Although there are extremists who
believe that killing abortion providers is justifiable homicide, they
are a tiny fraction of the US anti-abortion movement. The best-known
groups all issued statements deploring the murder. A comment from the
National Right to Life Committee is representative: "The
pro-life movement works to protect the right to life and increase
respect for human life. The unlawful use of violence is directly
contrary to that goal."
However, supporters of abortion were
quick to claim that "the
bloody, homicidally drenched terminology" of the
anti-abortion movement triggered the assassination; terms like
"holocaust" and "genocide" were bound to push
unbalanced supporters over the edge. Some
taunted pro-lifers by contending that if they really
believed that abortion was murder, they are morally obliged to kill
abortionists. But since they don't, they are cowardly or insincere.
What happens now? Tiller's murder has
been a serious public relations setback for the pro-life movement,
but it could be just temporary. After all, the killer has been
disowned by everyone in the pro-life moment. A voluntary decline in
incendiary language would be one welcome outcome -- imposing limits
on abortion rhetoric in the US seems unlikely.
Another advance could be clarification
of the terms of the debate between the two "irreconcilable"
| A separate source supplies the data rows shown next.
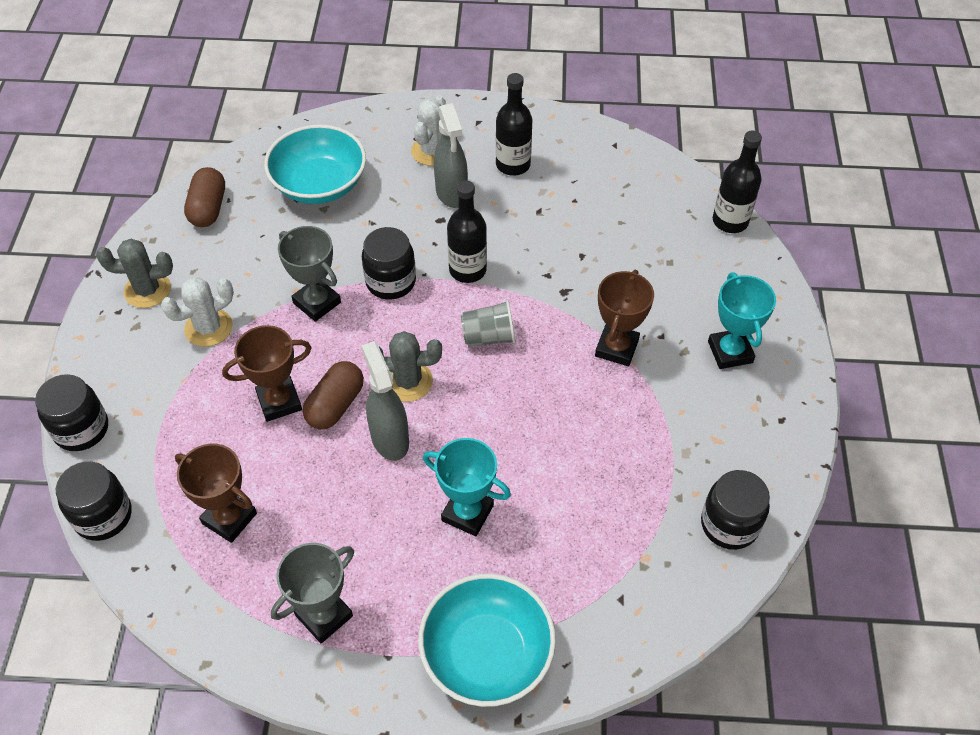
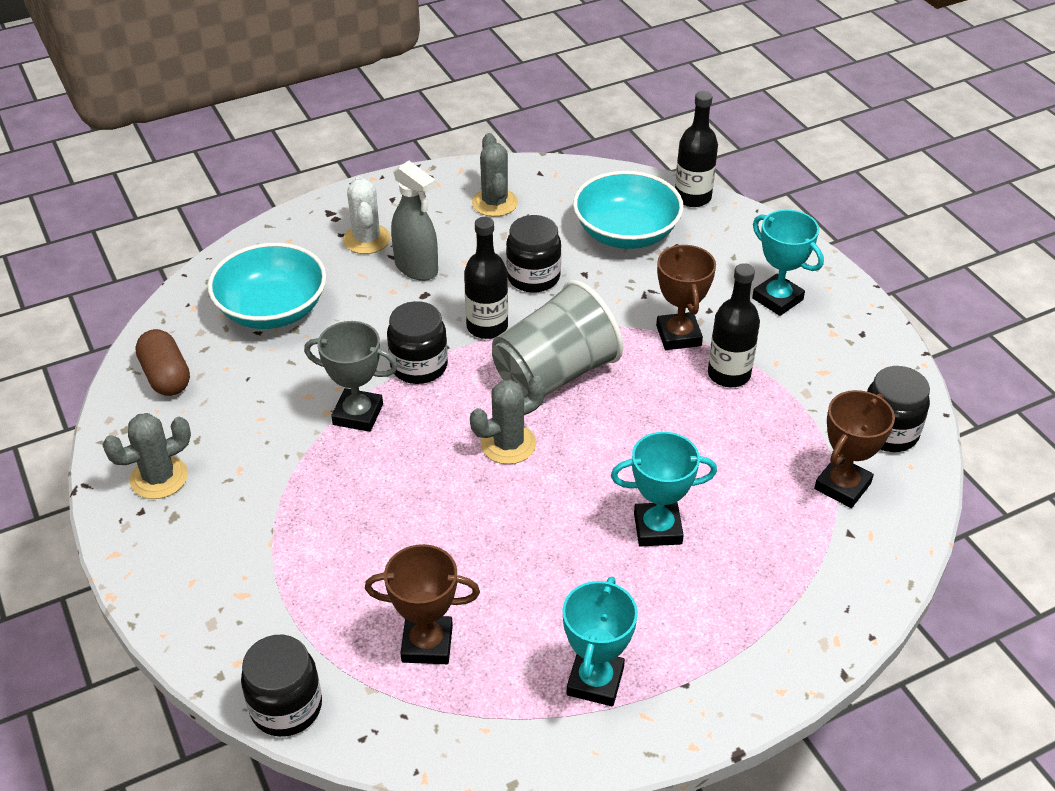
camera: 30 degrees left, 10 degrees down
(81, 429) = (191, 639): black jar -> black jar (533, 277)
(208, 328) = (259, 484): white cactus -> none
(279, 402) = (392, 517): brown trophy -> brown trophy (842, 486)
(324, 615) = (595, 681): grey trophy -> turquoise trophy
(335, 405) = (452, 495): brown capsule -> none
(389, 438) = (531, 500): grey spray bottle -> none
(487, 653) = (772, 635): turquoise bowl -> turquoise bowl (626, 233)
(489, 337) = (554, 374): grey cup -> grey cup, size x1.93
(513, 165) = (457, 223): black bottle -> black bottle (729, 374)
(556, 158) = (494, 203): none -> grey cactus

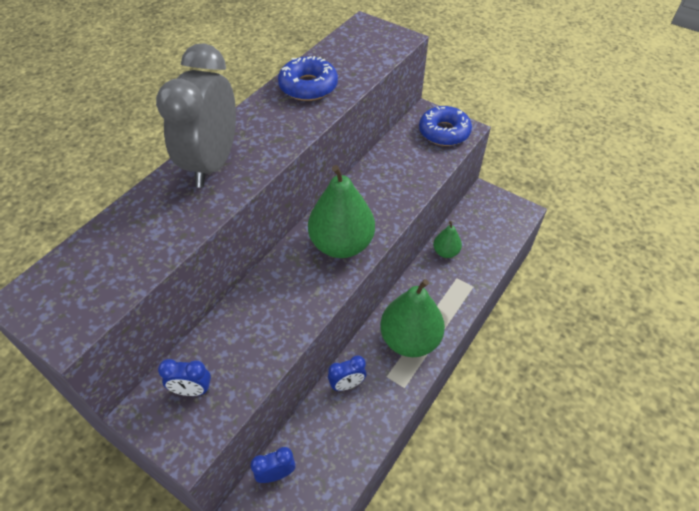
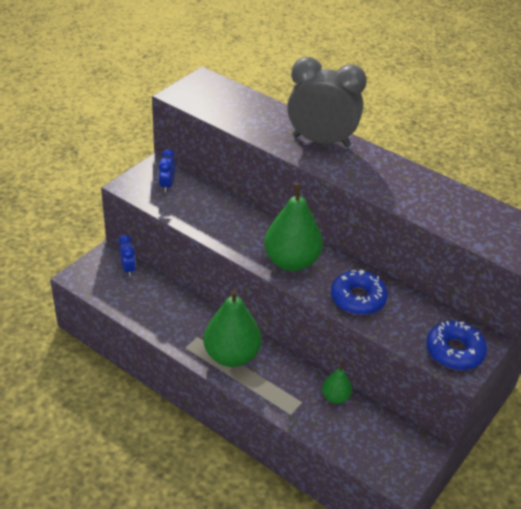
camera: 90 degrees right, 10 degrees down
(308, 86) = (426, 191): blue donut -> blue donut (358, 299)
(347, 384) = (193, 311): blue clock -> none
sides, in the words of President Obama a few weeks ago in a speech at
Notre Dame. In one of the few measured reflections on the murder,
Megan
McArdle, of Atlantic magazine, argued that it is
becoming clear that the abortion debate is about what it means to be
a person, not about women's rights.
It
seems to me that really broad swathes of the pro-choice movement seem
to genuinely not understand that this is a debate about personhood,
which is why you get moronic statements like "If you think
abortions are wrong, don't have one!" If you think a fetus is a
person, it is not useful to be told that you, personally, are not
required to commit murder, as long as you leave the neighbors alone
while they do it...
More
controversially, she suggests that the murder may indicate a failure
of the political process:
If
you interpret this murder as a political act, rather than that of a
lone whacko, than this should be a troubling sign that the political
system has failed. So why do so many people think that the obvious
answer is simply to more firmly entrench laws that are rightly
intolerable to someone who thinks that a late term fetus is a person?